Aktuell schwelt ein Konflikt zwischen der weißen und der schwarzen Bevölkerung da per richterlichem Dekret verfügt wurde, dass zukünftig mehr schwarze Schüler auf eine weiße Schule und umgekehrt gehen müssen. Diese Maßnahme soll ein probates Mittel gegen die Rassentrennung in den ärmeren Vierteln Bostons wirken. Doch weder die schwarze noch die weiße Bevölkerung heißt das Vorgehen gut und ein heftiger Konflikt ist vorprogrammiert.
Als dann eines Tages Jules abends nicht mehr nach Hause kommt, bricht für Mary Pat, die bereits ihren ersten Mann und ihren Sohn verloren hat, eine Welt zusammen. Verzweifelt macht sie sich auf die Suche nach ihrer Tochter.

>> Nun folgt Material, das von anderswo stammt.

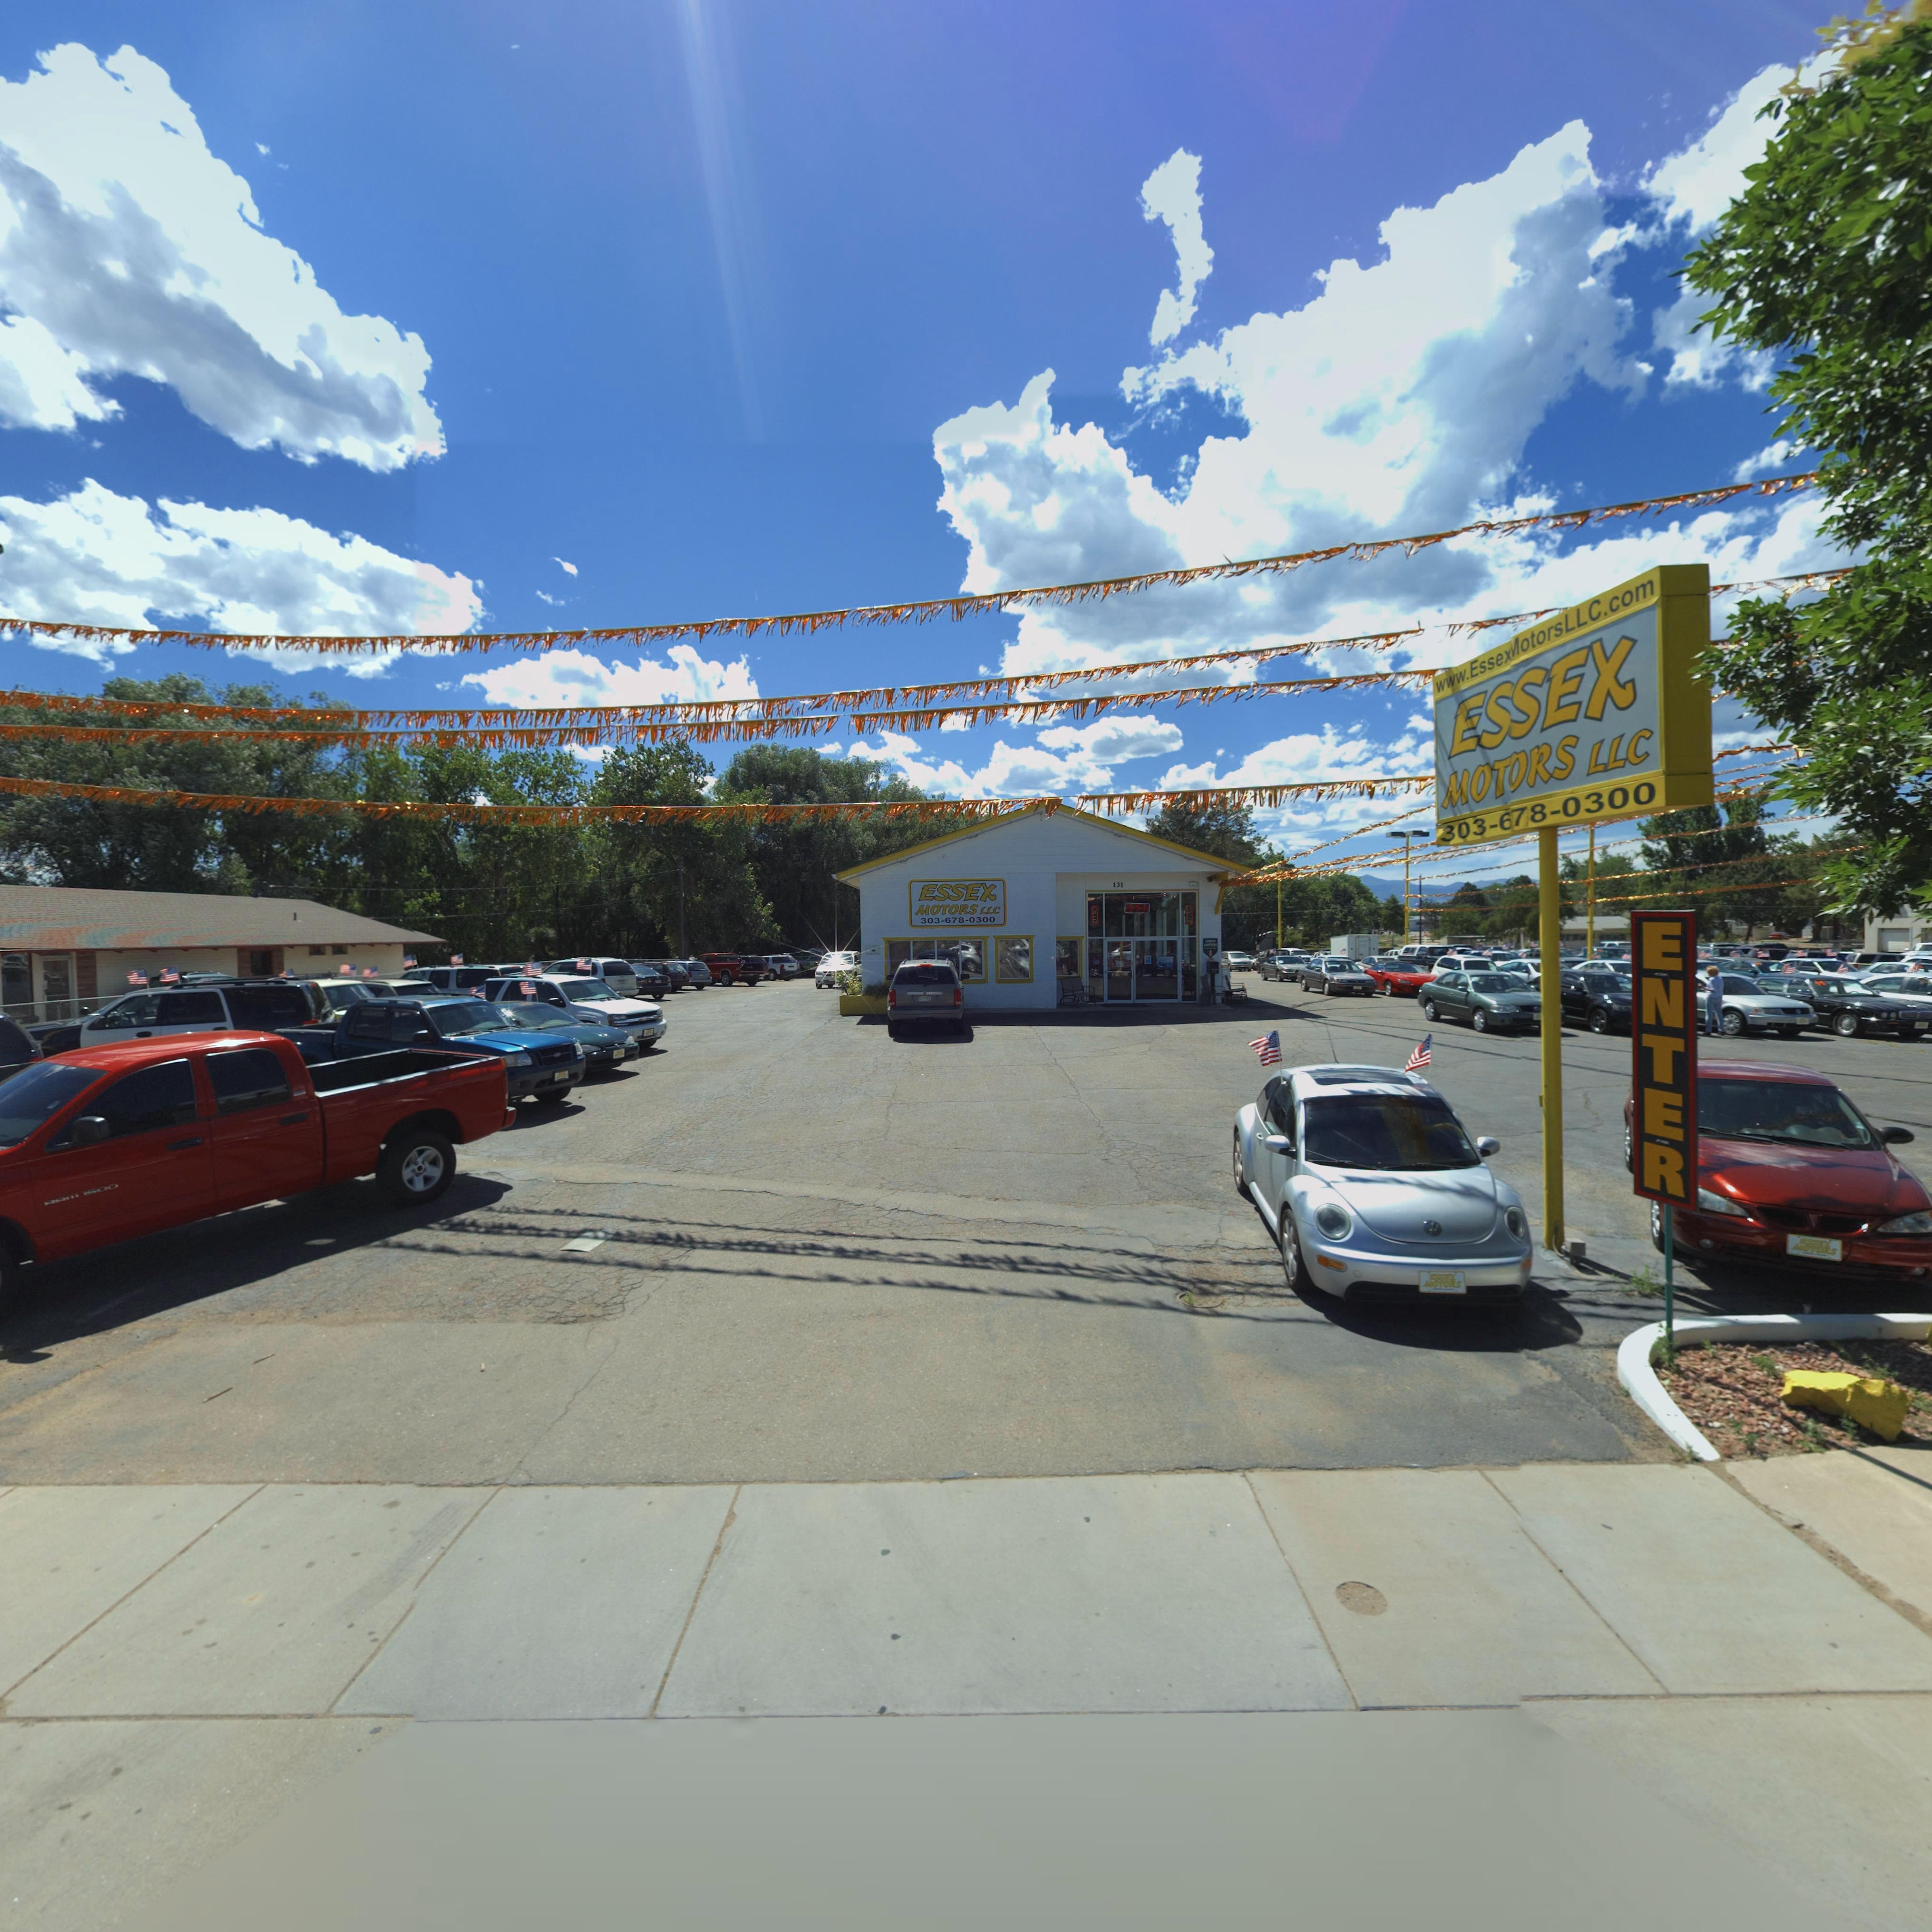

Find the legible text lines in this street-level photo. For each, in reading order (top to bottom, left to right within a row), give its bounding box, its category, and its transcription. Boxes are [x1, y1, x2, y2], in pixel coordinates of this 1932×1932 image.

[1446, 634, 1640, 761] BusinessName: ESSEX
[1439, 727, 1655, 811] BusinessName: MOTORS LLC
[917, 882, 997, 902] BusinessName: ESSEX
[1112, 881, 1124, 888] StreetNumber: 131
[913, 903, 1001, 916] BusinessName: MOTORS LLC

„»Ich meine, hast du nicht manchmal das Gefühl, etwas sollte so und so sein, aber es ist anders? Und du weißt nicht, wie es sein soll, weil du nie etwas anderes gekannt hast als das, was du siehst? Und was du siehst, na ja« –, sie winkt zur Old Colony Avenue hin, »ist das hier?« Sie schaut ihre Mutter an und weicht ihr auf dem unebenen Boden etwas aus, damit sie nicht zusammenstoßen. »Man weiß es aber.« – »Was weiß man?« – »Dass wir dafür nicht gemacht sind.« Jules tippt sich an die Mulde zwischen ihren Brüsten. »Hier drin.«“ (S. 26)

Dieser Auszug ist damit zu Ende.